20 de dezembro de 2008

Escova


Eu tinha vontade de fazer como os dois homens que vi sentados na terra escovando osso. 
No começo achei que aqueles homens não batiam bem.
Porque ficavam sentados na terra o dia inteiro escovando osso.
Depois aprendi que aqueles homens eram arqueólogos.
E que eles faziam o serviço de escovar o osso por amor.
E que eles queriam encontrar nos ossos vestígios de antigas civilizações que estariam enterrados por séculos naquele chão.
Logo pensei de escovar palavras.
Porque eu havia lido em algum lugar que as palavras eram conchas de clamores antigos.
Eu queria ir atrás dos clamores antigos que estariam guardados dentro das palavras.
Eu já sabia também que as palavras possuem no corpo muitas oralidades remontadas e muitas significâncias remontadas.
Eu queria então escovar as palavras para escutar o primeiro esgar de cada uma.
Para escutar os primeiros sons, mesmo que ainda bígrafos.
Comecei a fazer isso sentado em minha escrivaninha.
Passava horas inteiras, dias inteiros fechados no quarto, trancado, a escovar palavras.
Logo a turma perguntou: o que eu fazia o dia inteiro trancado naquele quarto?
Eu respondi a eles, meio entresonhado, que eu estava escovando palavras.
Eles acharam que eu não batia bem.
Então eu joguei a escova fora.


Manoel de Barros

3 comentários:

Victor S. Gomez disse...

Um abração para o Freed Bening, Feliz natal e um ano novo cheio de paz e sucesso.

Victor S. Gomez disse...

Incrível esse cara.
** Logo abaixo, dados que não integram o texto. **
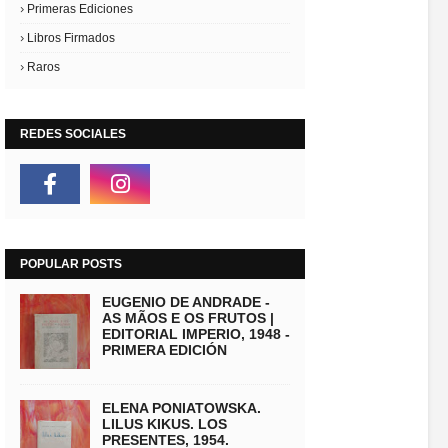
Primeras Ediciones
Libros Firmados
Raros
REDES SOCIALES
POPULAR POSTS
EUGENIO DE ANDRADE -
AS MÃOS E OS FRUTOS |
EDITORIAL IMPERIO, 1948 -
PRIMERA EDICIÓN
ELENA PONIATOWSKA.
LILUS KIKUS. LOS
PRESENTES, 1954.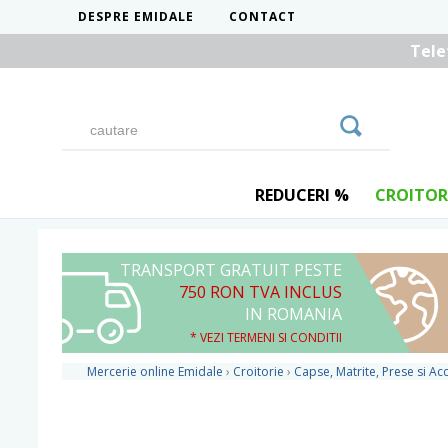
DESPRE EMIDALE
CONTACT
Tele
REDUCERI %
CROITOR
TRANSPORT GRATUIT PESTE
750 RON TVA INCLUS
IN ROMANIA
* VEZI TERMENI SI CONDITII
Mercerie online Emidale
›
Croitorie
›
Capse, Matrite, Prese si Acc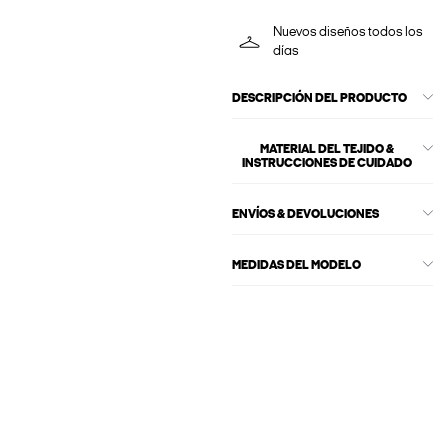
Nuevos diseños todos los
días
DESCRIPCIÓN DEL PRODUCTO
MATERIAL DEL TEJIDO &
INSTRUCCIONES DE CUIDADO
ENVÍOS & DEVOLUCIONES
MEDIDAS DEL MODELO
Manoel de barros é puro sentimento, as palavras brotam como flores, leves e belas, é de uma espontaniedade impresionante, chega a me dar tonturas. Qualquer hora vou publicar esse post no meu blog, com sua permissão, é claro, com link e tudo que tem direito. Abraços

p.s.Vocês estão no diHITT, senão estão, entrem para essa rede social, ela dará mais visibilidade para seu trabalho.

Raquel Mendonça disse...

Concordo com você Victor.
Manoel de Barros para mim, é totalmente "desequilibrante".
Adoro a maneira como ele transforma "coisas" simples em poesia.
Mas a poesia é isso né!
Ele é simplismente maravilhoso.
E pode publicar sim.
Tem um texto dele que eu adoro, mando pra você depois.